YOUR OBJECTIVE: Could you reproduce every record below exactly as written?

[Items from a data source]

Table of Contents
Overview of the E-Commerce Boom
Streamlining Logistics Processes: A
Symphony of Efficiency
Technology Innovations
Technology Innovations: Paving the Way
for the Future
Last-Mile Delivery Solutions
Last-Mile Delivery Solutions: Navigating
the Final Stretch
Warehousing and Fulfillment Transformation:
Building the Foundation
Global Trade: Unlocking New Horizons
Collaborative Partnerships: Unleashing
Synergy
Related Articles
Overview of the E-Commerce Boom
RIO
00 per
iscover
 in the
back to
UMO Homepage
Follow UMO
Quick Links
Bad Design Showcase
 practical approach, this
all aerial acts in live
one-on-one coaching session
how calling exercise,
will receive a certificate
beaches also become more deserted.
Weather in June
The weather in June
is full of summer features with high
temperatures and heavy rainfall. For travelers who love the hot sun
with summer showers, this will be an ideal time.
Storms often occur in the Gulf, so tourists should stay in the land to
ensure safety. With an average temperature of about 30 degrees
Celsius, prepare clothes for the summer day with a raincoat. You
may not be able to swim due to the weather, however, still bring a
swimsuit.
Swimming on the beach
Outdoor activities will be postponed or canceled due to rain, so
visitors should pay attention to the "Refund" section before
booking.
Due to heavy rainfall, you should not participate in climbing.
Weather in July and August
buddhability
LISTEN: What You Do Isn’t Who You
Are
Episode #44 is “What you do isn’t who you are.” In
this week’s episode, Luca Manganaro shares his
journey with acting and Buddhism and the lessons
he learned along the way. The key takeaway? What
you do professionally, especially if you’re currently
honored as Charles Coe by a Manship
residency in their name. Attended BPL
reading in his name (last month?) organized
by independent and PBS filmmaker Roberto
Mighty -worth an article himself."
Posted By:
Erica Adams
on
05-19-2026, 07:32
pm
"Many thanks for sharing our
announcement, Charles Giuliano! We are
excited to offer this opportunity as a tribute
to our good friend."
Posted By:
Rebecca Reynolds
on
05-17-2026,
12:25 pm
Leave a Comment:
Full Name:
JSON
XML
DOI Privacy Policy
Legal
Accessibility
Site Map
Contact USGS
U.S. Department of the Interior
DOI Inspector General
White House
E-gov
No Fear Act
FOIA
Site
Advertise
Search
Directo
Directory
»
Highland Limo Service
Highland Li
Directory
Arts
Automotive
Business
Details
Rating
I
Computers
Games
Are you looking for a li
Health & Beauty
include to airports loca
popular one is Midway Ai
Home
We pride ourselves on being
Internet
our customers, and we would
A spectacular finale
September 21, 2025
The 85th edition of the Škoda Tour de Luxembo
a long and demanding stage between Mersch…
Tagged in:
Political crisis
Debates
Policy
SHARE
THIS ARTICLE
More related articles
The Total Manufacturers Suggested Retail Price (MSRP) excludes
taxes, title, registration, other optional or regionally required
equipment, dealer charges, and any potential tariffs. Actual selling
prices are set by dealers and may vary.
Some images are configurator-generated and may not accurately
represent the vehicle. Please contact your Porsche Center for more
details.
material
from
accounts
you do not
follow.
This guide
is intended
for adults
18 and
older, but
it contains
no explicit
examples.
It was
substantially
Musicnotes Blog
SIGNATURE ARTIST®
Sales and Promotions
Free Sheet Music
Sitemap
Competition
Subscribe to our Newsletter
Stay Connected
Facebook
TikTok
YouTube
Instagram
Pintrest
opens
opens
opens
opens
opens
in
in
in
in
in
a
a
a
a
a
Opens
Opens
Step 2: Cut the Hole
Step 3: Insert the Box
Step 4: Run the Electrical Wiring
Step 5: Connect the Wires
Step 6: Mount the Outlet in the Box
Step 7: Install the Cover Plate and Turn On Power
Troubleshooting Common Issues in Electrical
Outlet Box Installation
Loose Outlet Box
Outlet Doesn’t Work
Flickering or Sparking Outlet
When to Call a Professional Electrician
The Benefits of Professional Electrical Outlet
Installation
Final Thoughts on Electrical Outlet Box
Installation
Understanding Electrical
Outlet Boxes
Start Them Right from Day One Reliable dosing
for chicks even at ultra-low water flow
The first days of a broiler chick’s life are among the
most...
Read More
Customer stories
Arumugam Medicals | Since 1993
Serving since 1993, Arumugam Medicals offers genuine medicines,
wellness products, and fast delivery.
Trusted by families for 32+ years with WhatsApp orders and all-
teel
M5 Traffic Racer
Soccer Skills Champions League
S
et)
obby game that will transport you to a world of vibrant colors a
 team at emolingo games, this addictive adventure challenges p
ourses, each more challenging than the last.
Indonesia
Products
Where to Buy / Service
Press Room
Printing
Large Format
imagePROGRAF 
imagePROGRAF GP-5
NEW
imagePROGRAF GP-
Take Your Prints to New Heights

ANSWER TO THIS EXERCISE:
Table of Contents
Overview of the E-Commerce Boom
Streamlining Logistics Processes: A
Symphony of Efficiency
Technology Innovations
Technology Innovations: Paving the Way
for the Future
Last-Mile Delivery Solutions
Last-Mile Delivery Solutions: Navigating
the Final Stretch
Warehousing and Fulfillment Transformation:
Building the Foundation
Global Trade: Unlocking New Horizons
Collaborative Partnerships: Unleashing
Synergy
Related Articles
Overview of the E-Commerce Boom
RIO
00 per
iscover
 in the
back to
UMO Homepage
Follow UMO
Quick Links
Bad Design Showcase
 practical approach, this
all aerial acts in live
one-on-one coaching session
how calling exercise,
will receive a certificate
beaches also become more deserted.
Weather in June
The weather in June
is full of summer features with high
temperatures and heavy rainfall. For travelers who love the hot sun
with summer showers, this will be an ideal time.
Storms often occur in the Gulf, so tourists should stay in the land to
ensure safety. With an average temperature of about 30 degrees
Celsius, prepare clothes for the summer day with a raincoat. You
may not be able to swim due to the weather, however, still bring a
swimsuit.
Swimming on the beach
Outdoor activities will be postponed or canceled due to rain, so
visitors should pay attention to the "Refund" section before
booking.
Due to heavy rainfall, you should not participate in climbing.
Weather in July and August
buddhability
LISTEN: What You Do Isn’t Who You
Are
Episode #44 is “What you do isn’t who you are.” In
this week’s episode, Luca Manganaro shares his
journey with acting and Buddhism and the lessons
he learned along the way. The key takeaway? What
you do professionally, especially if you’re currently
honored as Charles Coe by a Manship
residency in their name. Attended BPL
reading in his name (last month?) organized
by independent and PBS filmmaker Roberto
Mighty -worth an article himself."
Posted By:
Erica Adams
on
05-19-2026, 07:32
pm
"Many thanks for sharing our
announcement, Charles Giuliano! We are
excited to offer this opportunity as a tribute
to our good friend."
Posted By:
Rebecca Reynolds
on
05-17-2026,
12:25 pm
Leave a Comment:
Full Name:
JSON
XML
DOI Privacy Policy
Legal
Accessibility
Site Map
Contact USGS
U.S. Department of the Interior
DOI Inspector General
White House
E-gov
No Fear Act
FOIA
Site
Advertise
Search
Directo
Directory
»
Highland Limo Service
Highland Li
Directory
Arts
Automotive
Business
Details
Rating
I
Computers
Games
Are you looking for a li
Health & Beauty
include to airports loca
popular one is Midway Ai
Home
We pride ourselves on being
Internet
our customers, and we would
A spectacular finale
September 21, 2025
The 85th edition of the Škoda Tour de Luxembo
a long and demanding stage between Mersch…
Tagged in:
Political crisis
Debates
Policy
SHARE
THIS ARTICLE
More related articles
The Total Manufacturers Suggested Retail Price (MSRP) excludes
taxes, title, registration, other optional or regionally required
equipment, dealer charges, and any potential tariffs. Actual selling
prices are set by dealers and may vary.
Some images are configurator-generated and may not accurately
represent the vehicle. Please contact your Porsche Center for more
details.
material
from
accounts
you do not
follow.
This guide
is intended
for adults
18 and
older, but
it contains
no explicit
examples.
It was
substantially
Musicnotes Blog
SIGNATURE ARTIST®
Sales and Promotions
Free Sheet Music
Sitemap
Competition
Subscribe to our Newsletter
Stay Connected
Facebook
TikTok
YouTube
Instagram
Pintrest
opens
opens
opens
opens
opens
in
in
in
in
in
a
a
a
a
a
Opens
Opens
Step 2: Cut the Hole
Step 3: Insert the Box
Step 4: Run the Electrical Wiring
Step 5: Connect the Wires
Step 6: Mount the Outlet in the Box
Step 7: Install the Cover Plate and Turn On Power
Troubleshooting Common Issues in Electrical
Outlet Box Installation
Loose Outlet Box
Outlet Doesn’t Work
Flickering or Sparking Outlet
When to Call a Professional Electrician
The Benefits of Professional Electrical Outlet
Installation
Final Thoughts on Electrical Outlet Box
Installation
Understanding Electrical
Outlet Boxes
Start Them Right from Day One Reliable dosing
for chicks even at ultra-low water flow
The first days of a broiler chick’s life are among the
most...
Read More
Customer stories
Arumugam Medicals | Since 1993
Serving since 1993, Arumugam Medicals offers genuine medicines,
wellness products, and fast delivery.
Trusted by families for 32+ years with WhatsApp orders and all-
teel
M5 Traffic Racer
Soccer Skills Champions League
S
et)
obby game that will transport you to a world of vibrant colors a
 team at emolingo games, this addictive adventure challenges p
ourses, each more challenging than the last.
Indonesia
Products
Where to Buy / Service
Press Room
Printing
Large Format
imagePROGRAF 
imagePROGRAF GP-5
NEW
imagePROGRAF GP-
Take Your Prints to New Heights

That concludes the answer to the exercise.